WRITTEN TASK
Which lines in the material below contain the word "output"? Copy each of them.

━━━━━━━━━━━━━━━━━━━━

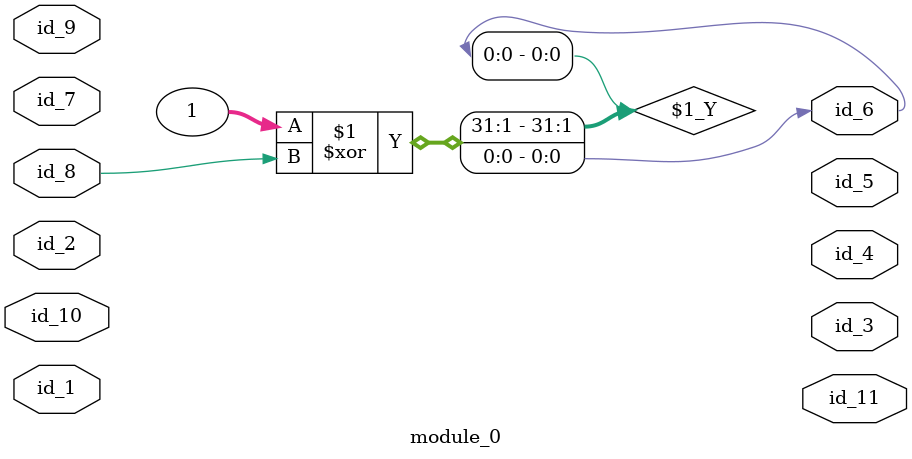
<source format=v>
module module_0 (
    id_1,
    id_2,
    id_3,
    id_4,
    id_5,
    id_6,
    id_7,
    id_8,
    id_9,
    id_10,
    id_11
);
  output id_11;
  input id_10;
  inout id_9;
  inout id_8;
  inout id_7;
  output id_6;
  output id_5;
  output id_4;
  output id_3;
  inout id_2;
  input id_1;
  assign id_6 = 1 ^ id_8;
endmodule

</source>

━━━━━━━━━━━━━━━━━━━━

EXERCISE ANSWER
  output id_11;
  output id_6;
  output id_5;
  output id_4;
  output id_3;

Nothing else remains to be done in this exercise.